**GIVEN ENTRIES**

○ ○ ○ ○

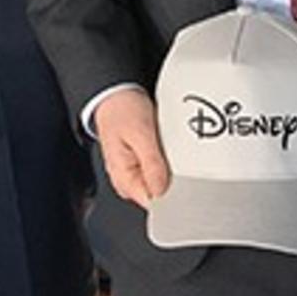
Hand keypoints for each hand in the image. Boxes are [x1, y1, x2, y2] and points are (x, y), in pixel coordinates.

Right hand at [93, 88, 171, 208]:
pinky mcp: (143, 163)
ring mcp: (135, 172)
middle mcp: (127, 180)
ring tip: (165, 146)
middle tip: (170, 154)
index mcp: (123, 178)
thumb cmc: (122, 110)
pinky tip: (166, 147)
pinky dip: (167, 160)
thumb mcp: (140, 134)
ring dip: (170, 167)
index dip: (170, 193)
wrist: (115, 93)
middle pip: (159, 194)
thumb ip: (152, 164)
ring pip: (162, 181)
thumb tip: (162, 191)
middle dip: (171, 178)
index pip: (153, 202)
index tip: (181, 179)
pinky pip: (161, 169)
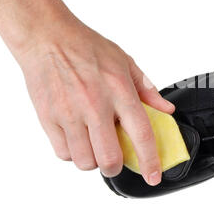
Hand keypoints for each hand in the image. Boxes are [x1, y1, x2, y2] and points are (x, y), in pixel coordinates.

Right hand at [18, 19, 173, 184]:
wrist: (47, 38)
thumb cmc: (86, 47)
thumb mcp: (125, 62)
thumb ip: (147, 90)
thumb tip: (165, 109)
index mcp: (119, 91)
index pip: (141, 134)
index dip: (150, 161)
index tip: (153, 175)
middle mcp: (95, 105)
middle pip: (109, 158)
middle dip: (116, 166)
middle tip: (116, 158)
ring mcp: (70, 114)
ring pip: (85, 161)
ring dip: (93, 159)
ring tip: (94, 142)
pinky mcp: (49, 119)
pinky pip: (63, 153)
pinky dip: (73, 152)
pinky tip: (77, 136)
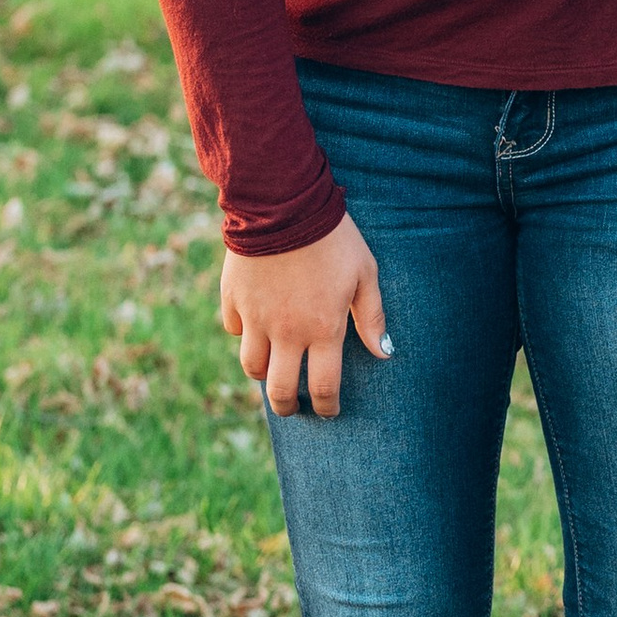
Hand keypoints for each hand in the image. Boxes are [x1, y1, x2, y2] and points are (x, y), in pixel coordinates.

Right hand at [219, 215, 387, 420]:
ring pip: (251, 366)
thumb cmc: (333, 238)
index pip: (323, 386)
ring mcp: (256, 317)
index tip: (328, 411)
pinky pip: (235, 330)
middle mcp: (286, 332)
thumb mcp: (364, 274)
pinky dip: (245, 336)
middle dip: (287, 406)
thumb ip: (372, 316)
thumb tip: (384, 353)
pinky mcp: (233, 299)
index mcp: (323, 329)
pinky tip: (255, 330)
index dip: (326, 406)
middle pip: (279, 389)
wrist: (283, 204)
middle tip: (292, 408)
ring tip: (272, 372)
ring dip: (263, 375)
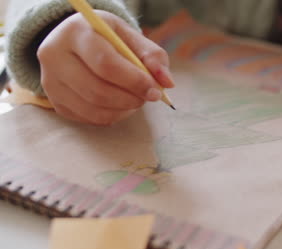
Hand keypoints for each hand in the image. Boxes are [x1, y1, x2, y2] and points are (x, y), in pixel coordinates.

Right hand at [37, 11, 173, 124]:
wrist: (77, 42)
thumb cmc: (109, 39)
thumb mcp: (131, 38)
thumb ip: (153, 57)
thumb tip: (166, 83)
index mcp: (76, 32)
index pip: (105, 64)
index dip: (134, 81)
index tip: (155, 91)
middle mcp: (54, 55)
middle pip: (97, 90)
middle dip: (130, 99)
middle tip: (148, 97)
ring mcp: (50, 81)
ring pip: (92, 108)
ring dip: (123, 110)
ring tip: (135, 100)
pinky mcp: (54, 100)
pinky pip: (88, 118)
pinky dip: (111, 116)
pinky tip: (120, 105)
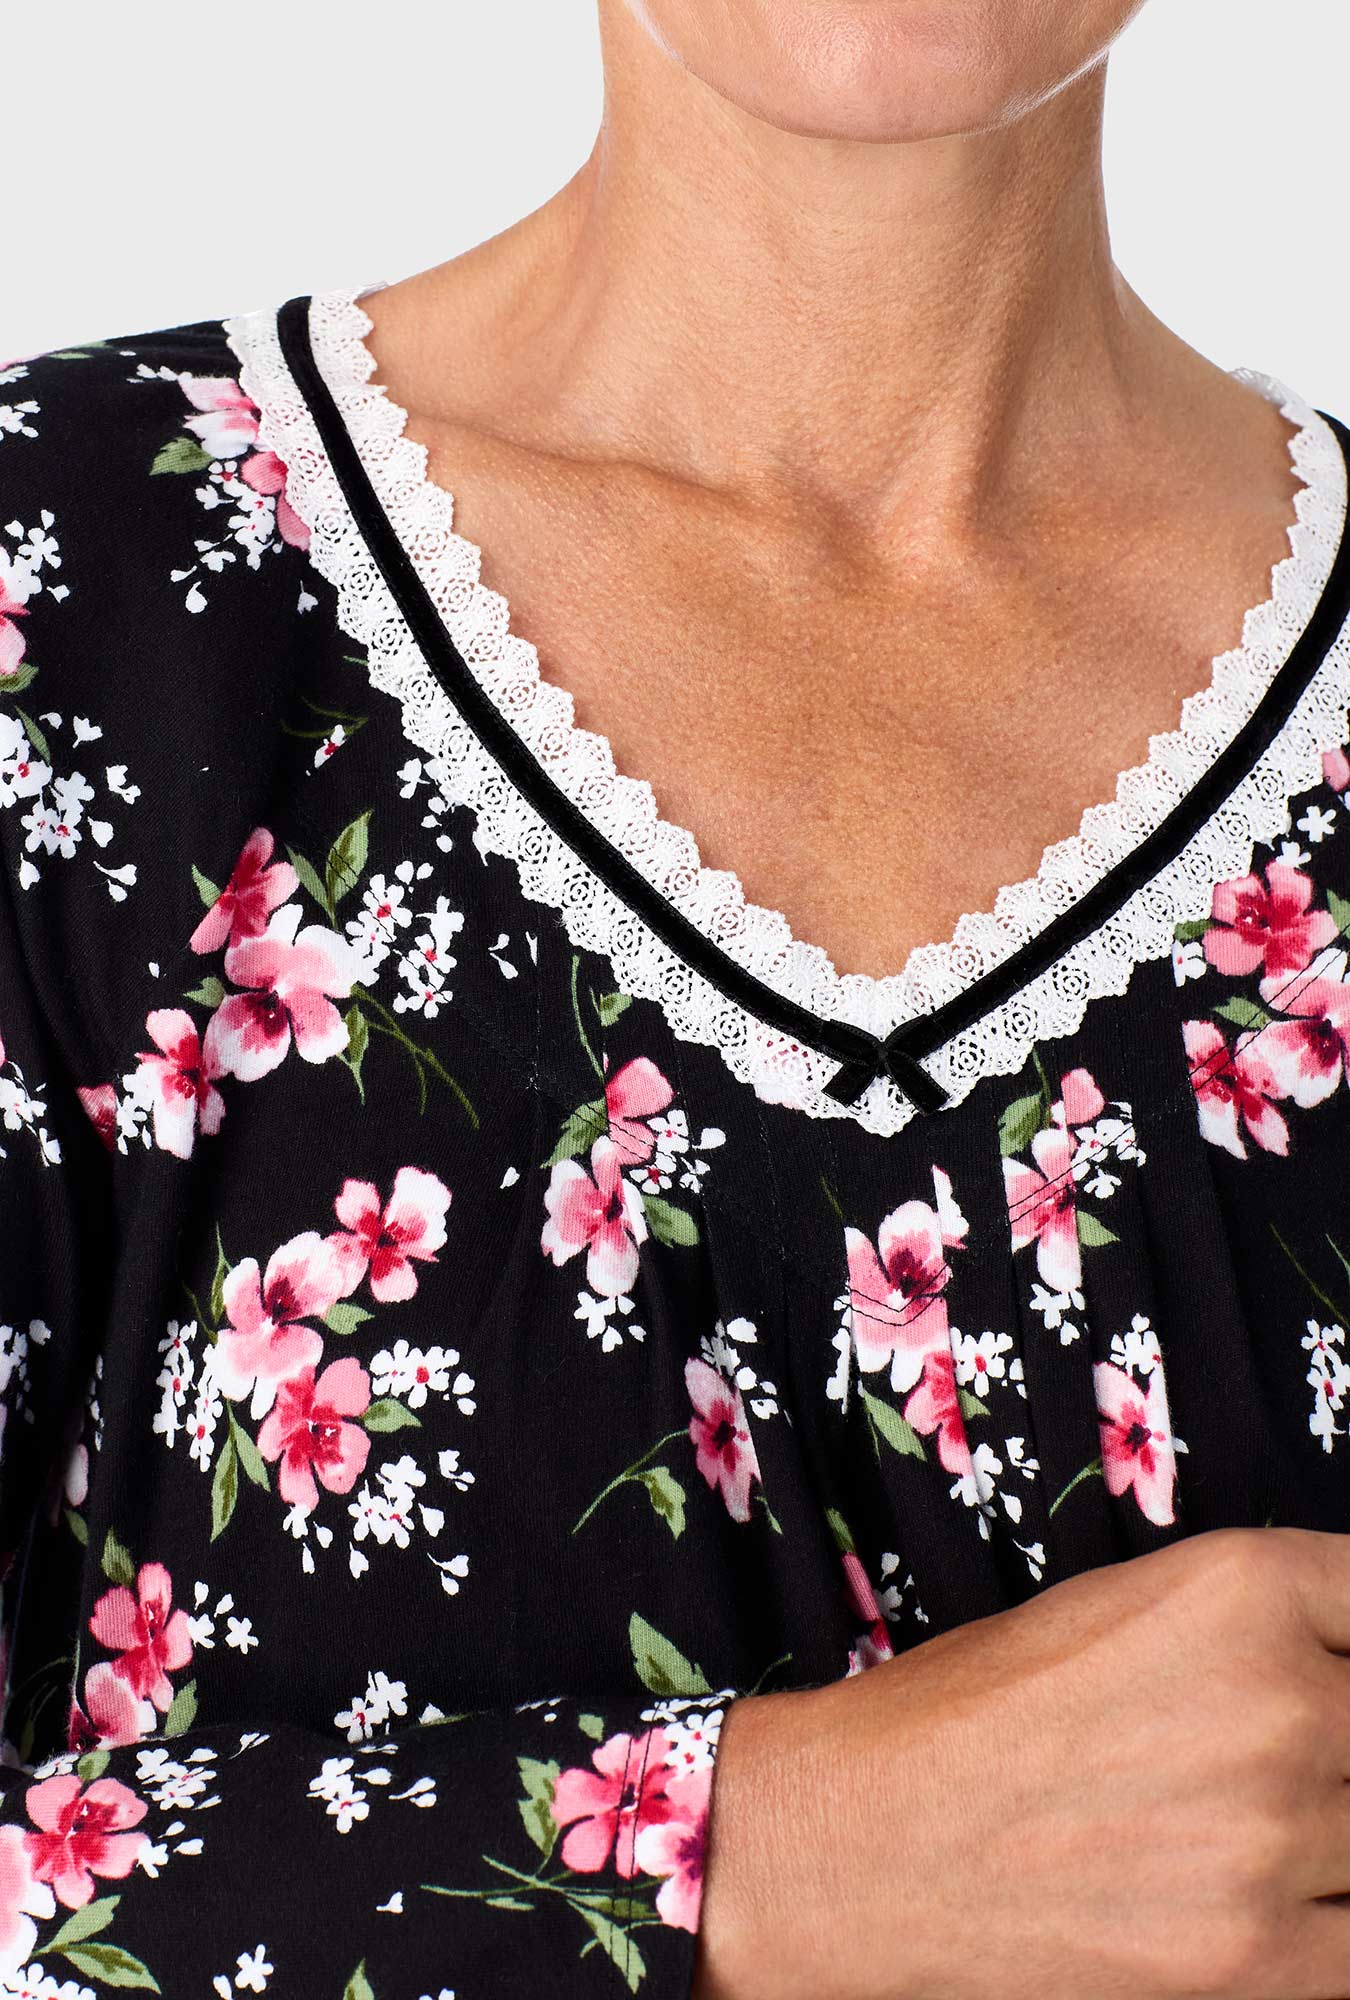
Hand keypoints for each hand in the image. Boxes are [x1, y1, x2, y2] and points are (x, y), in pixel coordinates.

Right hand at [694, 1527, 1349, 1999]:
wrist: (862, 1842)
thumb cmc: (970, 1714)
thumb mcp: (1116, 1611)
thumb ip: (1253, 1628)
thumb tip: (1333, 1667)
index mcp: (1239, 1587)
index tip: (1329, 1671)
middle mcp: (1278, 1699)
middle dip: (1335, 1743)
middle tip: (1259, 1761)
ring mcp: (1275, 1835)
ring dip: (1331, 1839)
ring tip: (1230, 1828)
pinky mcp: (1255, 1960)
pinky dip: (1324, 1926)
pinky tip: (1265, 1907)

○ ○ ○ ○

**INSTRUCTIONS FOR THE TASK**
Without the pictures, return all the entries above exactly as they stand.

**FINISHED EXERCISE**
Hand keypoints for each hand in the image. Boxes are [x1, y1, x2, y2] and points are (x, y), in pixel coordinates.

Right hand at [93, 88, 171, 208]:
pinky mcp: (143, 163)
ring mcp: (135, 172)
middle mcp: (127, 180)
ring tip: (165, 146)
middle tip: (170, 154)
index mcp: (123, 178)
thumb cmc: (122, 110)
pinky tip: (166, 147)
pinky dip: (167, 160)
thumb mcp: (140, 134)
ring dip: (170, 167)
index dip: (170, 193)
wrist: (115, 93)
middle pip: (159, 194)
thumb ip: (152, 164)
ring pip: (162, 181)
thumb tip: (162, 191)
middle dip: (171, 178)
index pip: (153, 202)
index tip: (181, 179)
pinky pip: (161, 169)
Hand keypoints for each hand in the image. Boxes are [x1, y1, x2, y2] and points are (x, y), in pixel coordinates.

Right hand at [18, 19, 173, 184]:
wrist: (47, 38)
thumb cmc: (86, 47)
thumb mcp: (125, 62)
thumb ip: (147, 90)
thumb tip: (165, 109)
index mcp: (119, 91)
index pip: (141, 134)
index dip: (150, 161)
index tip: (153, 175)
middle mcp: (95, 105)
middle pip: (109, 158)
middle dip: (116, 166)
middle tip: (116, 158)
ring mcp: (70, 114)
ring pip: (85, 161)
ring dip: (93, 159)
ring tip: (94, 142)
pinky mcp: (49, 119)
pinky pip: (63, 153)
pinky dip: (73, 152)
pinky tip: (77, 136)
Hand keypoints for each hand in the image. Boxes are [x1, y1, x2, y2] and points are (x, y), in pixel coordinates.

Right hand at [219, 215, 387, 420]:
ring pip: (251, 366)
thumb cmc: (333, 238)
index pip: (323, 386)
ring mcp: (256, 317)
index tip: (328, 411)
pinky pip: (235, 330)
middle mcp: (286, 332)
thumb mcp: (364, 274)
pinky dip: (245, 336)
middle dip: (287, 406)
thumb ip: (372, 316)
thumb tip: (384, 353)
pinky mcp: (233, 299)
index mcp: (323, 329)
pinky tip: (255, 330)
index dip: (326, 406)
middle pip: (279, 389)
wrist: (283, 204)
middle tip: (292, 408)
ring tip: (272, 372)
ring dip: (263, 375)
Hand keypoints for each hand in the image. Boxes are [x1, y1, x2, y2] and points are (x, y), in pixel coordinates.

Right hand at [37, 11, 173, 124]:
wrist: (77, 42)
thumb cmc: (109, 39)
thumb mcp: (131, 38)
thumb ip: (153, 57)
thumb tip: (166, 83)
index mcp: (76, 32)
index pip: (105, 64)
index dip: (134, 81)
index tip: (155, 91)
middle mcp: (54, 55)
middle pip: (97, 90)
middle dip: (130, 99)
middle tip: (148, 97)
ring mcp: (50, 81)
ring pip: (92, 108)
ring dip: (123, 110)
ring tip: (135, 100)
pinky mcp: (54, 100)
pinky pip: (88, 118)
pinky dip: (111, 116)
pinky tip: (120, 105)
Hand keypoints for each hand in the image. Boxes are [x1, y1, x2, y2] and points are (x, y), in pixel coordinates.

Right hand at [694, 1527, 1349, 1999]:
wrist: (862, 1842)
thumb cmc: (970, 1714)
thumb mcp: (1116, 1611)
thumb ip: (1253, 1628)
thumb tip: (1333, 1667)
index mcp: (1239, 1587)
index tip: (1329, 1671)
middle mcp: (1278, 1699)
middle dip: (1335, 1743)
middle tip: (1259, 1761)
ring mcp: (1275, 1835)
ring dip: (1331, 1839)
ring tip: (1230, 1828)
pinky mcp: (1255, 1960)
pinky dip: (1324, 1926)
pinky tip: (1265, 1907)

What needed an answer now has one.